Data:
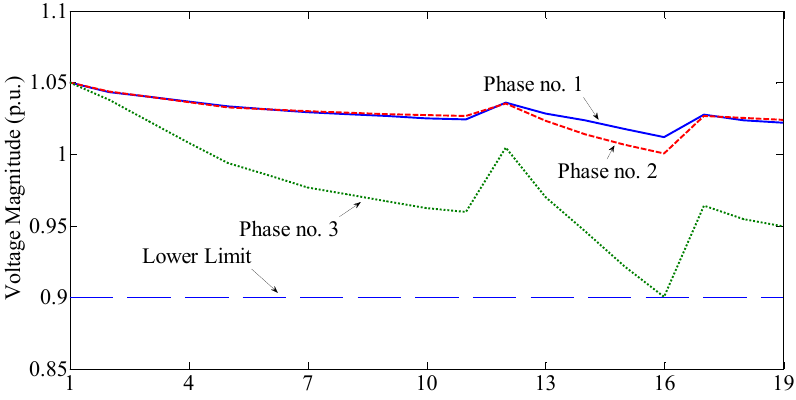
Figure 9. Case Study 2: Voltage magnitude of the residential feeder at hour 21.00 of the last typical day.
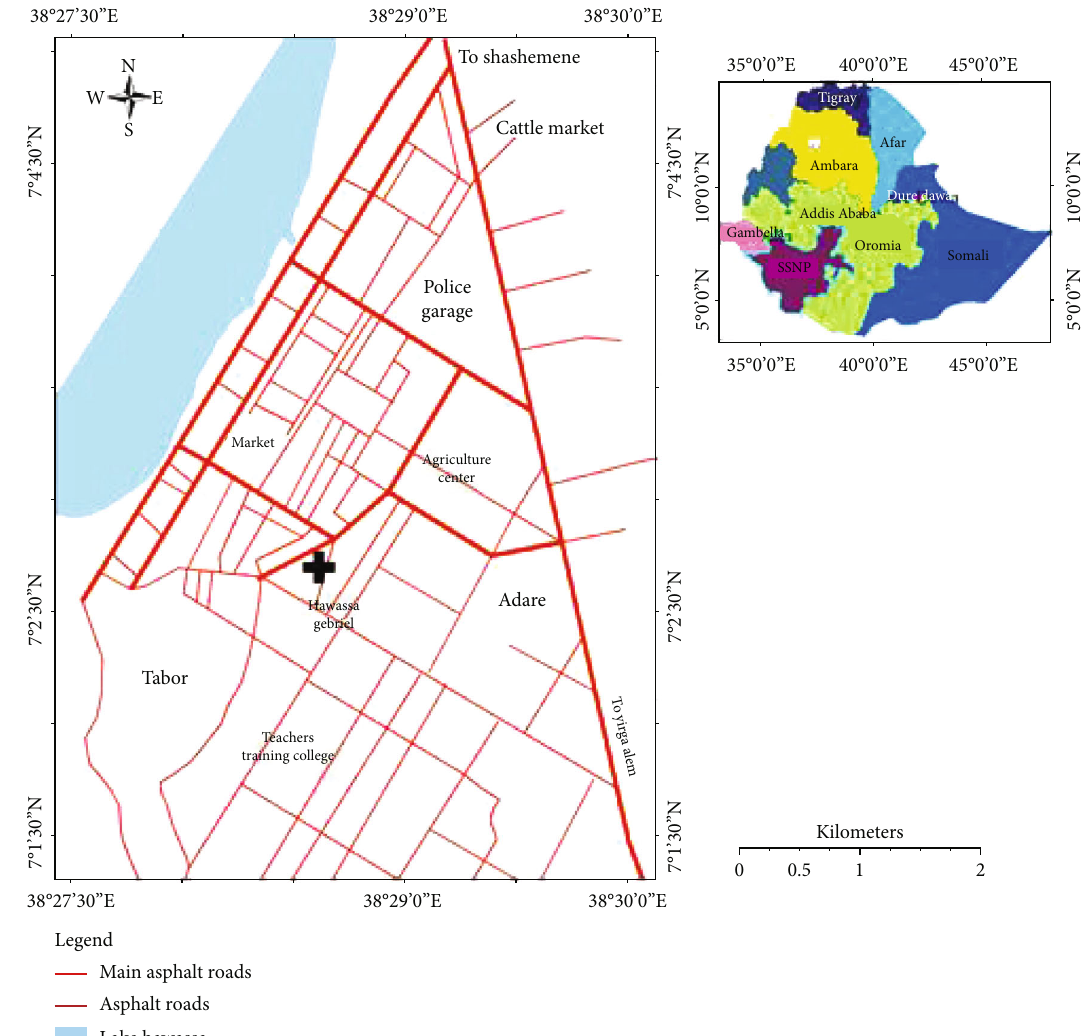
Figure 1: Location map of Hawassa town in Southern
---
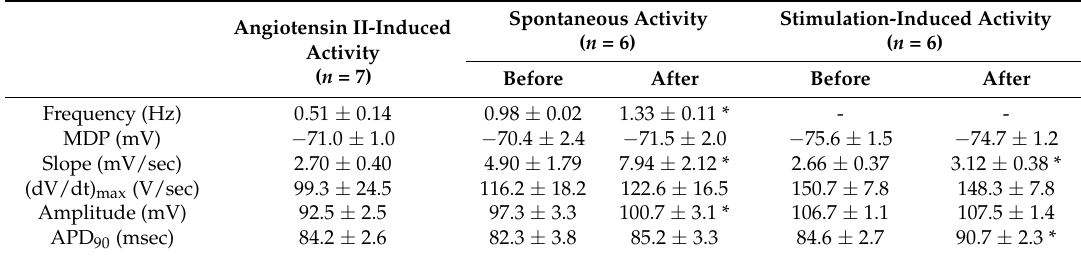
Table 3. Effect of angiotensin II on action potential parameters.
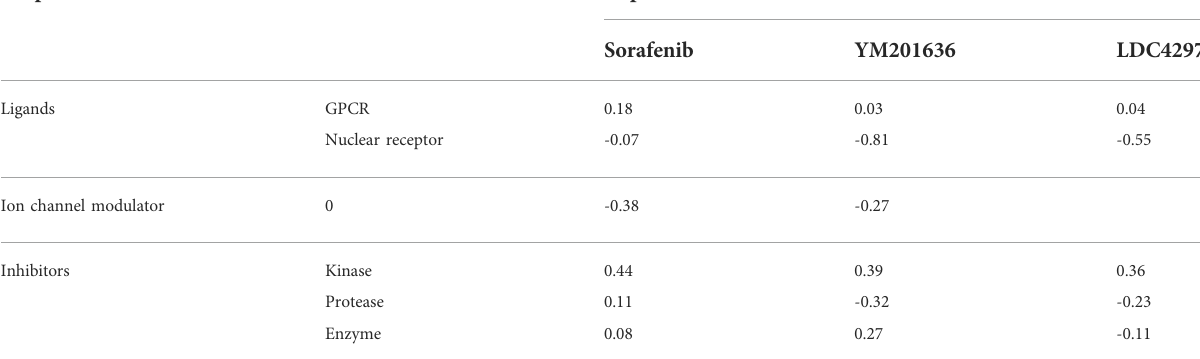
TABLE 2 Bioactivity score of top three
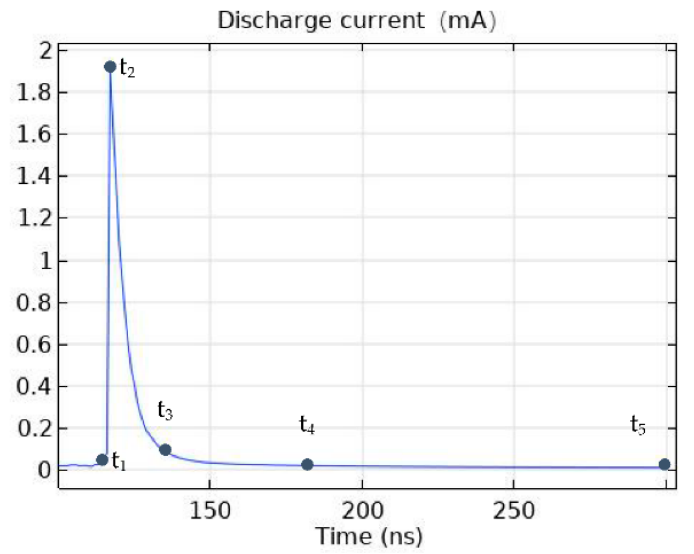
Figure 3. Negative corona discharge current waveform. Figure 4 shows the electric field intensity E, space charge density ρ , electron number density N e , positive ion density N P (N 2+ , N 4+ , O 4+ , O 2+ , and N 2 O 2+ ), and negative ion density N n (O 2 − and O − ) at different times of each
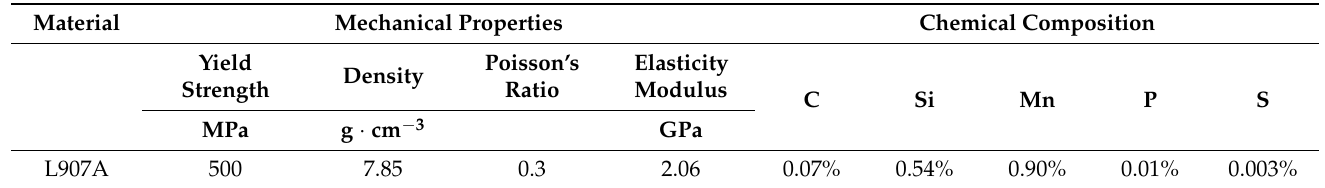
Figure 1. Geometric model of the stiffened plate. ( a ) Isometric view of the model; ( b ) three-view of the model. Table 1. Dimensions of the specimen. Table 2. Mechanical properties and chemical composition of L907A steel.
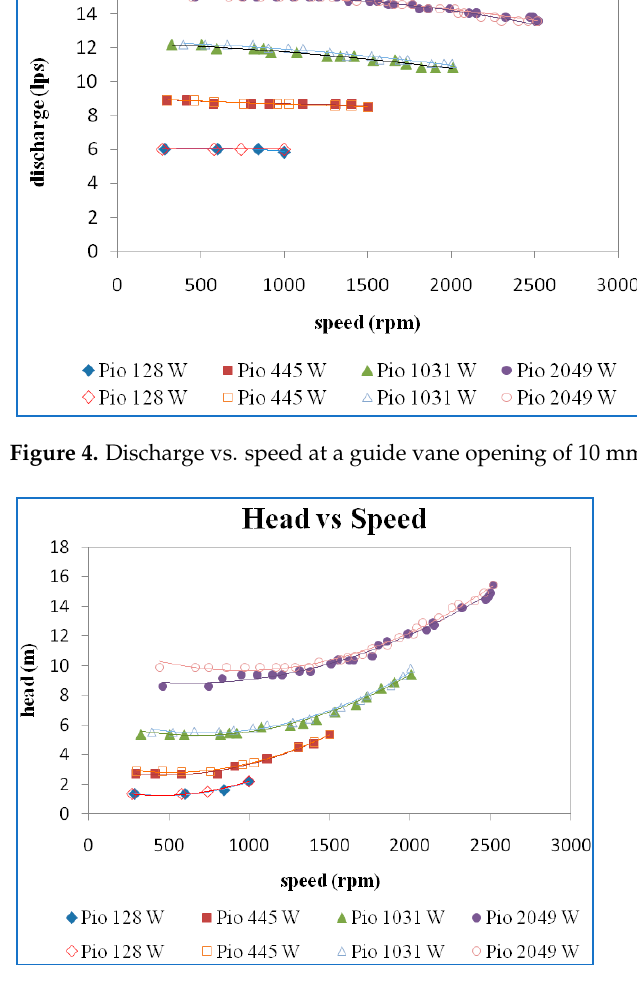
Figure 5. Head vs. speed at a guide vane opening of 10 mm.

Directions for this task:
Only one part of the material above is wanted: the lines from the one with "Figure 1. Geometric" up to and including the one with "Figure 5. Head". Please copy them exactly, pictures left out.

Written answer:
Figure 1. Geometric model of the stiffened plate. ( a ) Isometric view of the model; ( b ) three-view of the model. Table 1. Dimensions of the specimen. Table 2. Mechanical properties and chemical composition of L907A steel.
Figure 5. Head vs. speed at a guide vane opening of 10 mm.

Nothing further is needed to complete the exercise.